If you have kids at home, chances are you're gearing up to send them off to summer camp. Here are a few tips for getting you and your children geared up for their first day:
Sending a kid to camp means being inundated with brochures, emails and info packets before they leave about what they will do and what they will need to bring with them. Be sure to read everything thoroughly before your kids board the bus. While you will have a packing list, camp organizers often give parents tips for sending kids off to camp for the first time, as well as general rules and regulations, weather forecasts and suggestions for things to pack that aren't on the mandatory list. Being prepared will help you get your child ready for a fun experience.
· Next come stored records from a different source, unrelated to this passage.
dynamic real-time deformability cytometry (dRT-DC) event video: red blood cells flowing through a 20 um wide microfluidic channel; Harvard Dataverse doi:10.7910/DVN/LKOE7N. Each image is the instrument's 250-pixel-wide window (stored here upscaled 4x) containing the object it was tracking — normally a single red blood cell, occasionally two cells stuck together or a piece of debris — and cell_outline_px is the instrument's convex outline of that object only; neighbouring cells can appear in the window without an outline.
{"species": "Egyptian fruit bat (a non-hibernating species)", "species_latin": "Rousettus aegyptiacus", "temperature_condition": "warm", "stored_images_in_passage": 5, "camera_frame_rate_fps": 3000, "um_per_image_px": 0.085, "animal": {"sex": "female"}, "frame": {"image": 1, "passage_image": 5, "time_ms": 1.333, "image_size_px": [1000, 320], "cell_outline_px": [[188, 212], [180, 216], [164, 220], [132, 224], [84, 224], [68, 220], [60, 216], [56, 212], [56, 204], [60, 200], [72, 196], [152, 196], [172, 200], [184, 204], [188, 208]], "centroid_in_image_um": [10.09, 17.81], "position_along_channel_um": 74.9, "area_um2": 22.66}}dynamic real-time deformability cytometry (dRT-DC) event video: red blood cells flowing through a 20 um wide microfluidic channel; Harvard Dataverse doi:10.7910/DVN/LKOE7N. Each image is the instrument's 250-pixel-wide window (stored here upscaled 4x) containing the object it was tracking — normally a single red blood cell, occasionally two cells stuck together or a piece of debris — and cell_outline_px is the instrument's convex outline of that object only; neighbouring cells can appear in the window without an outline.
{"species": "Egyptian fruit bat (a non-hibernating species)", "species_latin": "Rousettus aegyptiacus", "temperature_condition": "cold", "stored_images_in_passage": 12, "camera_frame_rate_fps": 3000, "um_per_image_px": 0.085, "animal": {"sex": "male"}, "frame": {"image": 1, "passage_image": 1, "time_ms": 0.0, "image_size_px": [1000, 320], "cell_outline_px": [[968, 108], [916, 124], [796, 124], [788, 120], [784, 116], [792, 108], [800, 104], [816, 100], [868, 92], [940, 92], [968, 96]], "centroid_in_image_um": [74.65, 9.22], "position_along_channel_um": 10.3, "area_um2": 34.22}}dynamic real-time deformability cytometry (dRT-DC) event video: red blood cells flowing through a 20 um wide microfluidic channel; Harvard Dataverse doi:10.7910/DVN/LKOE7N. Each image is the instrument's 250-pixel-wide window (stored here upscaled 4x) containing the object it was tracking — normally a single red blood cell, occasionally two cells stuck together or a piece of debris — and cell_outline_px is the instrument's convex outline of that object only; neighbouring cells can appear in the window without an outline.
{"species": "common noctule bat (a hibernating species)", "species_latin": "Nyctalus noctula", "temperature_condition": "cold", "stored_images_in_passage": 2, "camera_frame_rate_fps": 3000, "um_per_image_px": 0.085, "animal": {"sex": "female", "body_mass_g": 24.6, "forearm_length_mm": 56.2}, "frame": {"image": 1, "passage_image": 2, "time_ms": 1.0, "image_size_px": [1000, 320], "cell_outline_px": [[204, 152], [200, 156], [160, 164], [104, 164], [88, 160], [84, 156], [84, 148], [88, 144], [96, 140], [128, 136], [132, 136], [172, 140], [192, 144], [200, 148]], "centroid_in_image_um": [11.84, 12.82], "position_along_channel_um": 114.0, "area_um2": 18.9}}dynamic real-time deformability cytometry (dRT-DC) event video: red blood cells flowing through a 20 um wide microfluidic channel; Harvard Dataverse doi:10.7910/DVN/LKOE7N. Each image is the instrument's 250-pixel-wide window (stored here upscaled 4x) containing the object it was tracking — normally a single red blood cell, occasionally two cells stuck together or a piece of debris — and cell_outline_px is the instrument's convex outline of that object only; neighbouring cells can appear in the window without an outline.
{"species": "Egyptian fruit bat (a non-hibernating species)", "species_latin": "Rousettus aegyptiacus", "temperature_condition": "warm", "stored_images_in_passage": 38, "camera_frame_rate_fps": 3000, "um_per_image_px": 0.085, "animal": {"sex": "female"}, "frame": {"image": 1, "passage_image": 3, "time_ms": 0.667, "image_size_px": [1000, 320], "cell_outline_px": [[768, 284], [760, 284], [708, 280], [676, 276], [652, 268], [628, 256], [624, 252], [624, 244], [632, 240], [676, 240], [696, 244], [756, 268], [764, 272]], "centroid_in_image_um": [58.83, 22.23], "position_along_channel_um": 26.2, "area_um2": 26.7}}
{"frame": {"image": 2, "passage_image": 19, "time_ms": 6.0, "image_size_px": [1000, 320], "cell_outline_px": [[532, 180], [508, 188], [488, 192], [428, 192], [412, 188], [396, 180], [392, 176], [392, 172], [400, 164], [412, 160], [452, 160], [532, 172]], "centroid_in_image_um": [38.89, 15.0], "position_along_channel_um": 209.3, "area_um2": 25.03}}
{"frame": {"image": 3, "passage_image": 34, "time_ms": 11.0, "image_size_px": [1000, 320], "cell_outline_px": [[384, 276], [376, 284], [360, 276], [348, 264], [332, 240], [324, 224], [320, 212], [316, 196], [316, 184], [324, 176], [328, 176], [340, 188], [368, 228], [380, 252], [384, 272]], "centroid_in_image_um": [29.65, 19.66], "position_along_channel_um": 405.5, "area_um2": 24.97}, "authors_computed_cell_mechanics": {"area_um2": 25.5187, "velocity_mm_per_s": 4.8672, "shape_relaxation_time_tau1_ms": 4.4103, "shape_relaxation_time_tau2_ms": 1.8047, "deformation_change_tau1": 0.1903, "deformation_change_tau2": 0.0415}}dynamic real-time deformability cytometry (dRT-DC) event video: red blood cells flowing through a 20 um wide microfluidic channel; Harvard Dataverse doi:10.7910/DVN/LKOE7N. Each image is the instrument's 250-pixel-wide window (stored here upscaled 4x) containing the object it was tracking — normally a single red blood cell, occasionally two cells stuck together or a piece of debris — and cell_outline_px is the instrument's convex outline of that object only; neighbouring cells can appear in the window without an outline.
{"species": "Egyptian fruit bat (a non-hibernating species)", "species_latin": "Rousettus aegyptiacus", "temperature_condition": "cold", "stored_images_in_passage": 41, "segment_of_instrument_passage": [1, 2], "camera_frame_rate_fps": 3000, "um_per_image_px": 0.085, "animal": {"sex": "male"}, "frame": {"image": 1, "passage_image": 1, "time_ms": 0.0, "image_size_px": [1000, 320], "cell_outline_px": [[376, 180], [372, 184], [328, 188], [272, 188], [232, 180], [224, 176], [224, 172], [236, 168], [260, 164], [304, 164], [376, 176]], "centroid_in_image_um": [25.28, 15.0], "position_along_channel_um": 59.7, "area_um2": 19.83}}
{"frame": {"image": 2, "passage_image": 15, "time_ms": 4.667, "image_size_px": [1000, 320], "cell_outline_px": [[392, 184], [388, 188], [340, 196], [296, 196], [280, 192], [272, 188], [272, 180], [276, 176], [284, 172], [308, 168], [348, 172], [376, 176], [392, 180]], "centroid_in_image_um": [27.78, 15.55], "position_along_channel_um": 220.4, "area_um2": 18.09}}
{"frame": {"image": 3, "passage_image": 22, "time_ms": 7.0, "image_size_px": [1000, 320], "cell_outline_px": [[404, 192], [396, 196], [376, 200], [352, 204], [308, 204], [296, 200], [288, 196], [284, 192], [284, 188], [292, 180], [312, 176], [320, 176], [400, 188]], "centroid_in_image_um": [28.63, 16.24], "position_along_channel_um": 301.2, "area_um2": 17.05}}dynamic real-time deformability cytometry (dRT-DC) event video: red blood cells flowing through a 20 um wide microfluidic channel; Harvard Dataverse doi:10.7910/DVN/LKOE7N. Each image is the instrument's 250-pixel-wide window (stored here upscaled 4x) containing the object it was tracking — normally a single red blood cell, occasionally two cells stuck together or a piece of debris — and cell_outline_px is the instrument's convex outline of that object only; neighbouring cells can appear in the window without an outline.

While it may be tempting to load kids down with two of everything that the list recommends, don't. There is limited space at camp, so it's better to travel light and have less to worry about than it is to burden your kids with too much stuff. Besides, think back to your own camp experience: You probably spent most of your time in a bathing suit and wore the same three shirts every day for the entire summer. Stick to essentials, and pack a couple of extra cans of bug spray.
Get creative with care packages
Care packages at camp are practically a necessity, and while candy is all well and good, try adding more creative items. Send them a greeting card to let them know you are thinking of them, and in a care package include relaxing activities, like notebooks, colored pencils, books and things your kids can use with their bunkmates. It's also a good idea to include pens, personalized stationary, and a list of family addresses and stamps. While your kids may write to you, they probably won't remember to send letters to anyone else, and everybody likes to hear about camp!
Ditch the tech at home
The world has become completely plugged in, digital and connected to social media. Everywhere, that is, except for camp. Many places have a no-electronics policy for good reason: there is a higher likelihood for loss or theft, which leaves the camps and the campers vulnerable. Counselors already have enough to worry about. Plus, given that most camps are isolated, unplugged places, most digital technology is completely useless anyway. So tell the kids there's no point in bringing the phones and tablets – their gadgets will be waiting for them when they get home.
Most importantly, remember that no news is typically the best news. If your kids don't get in touch with you, it probably means that they are having a great time. Wish them well and send them off, and be prepared for the dirty laundry when they come home!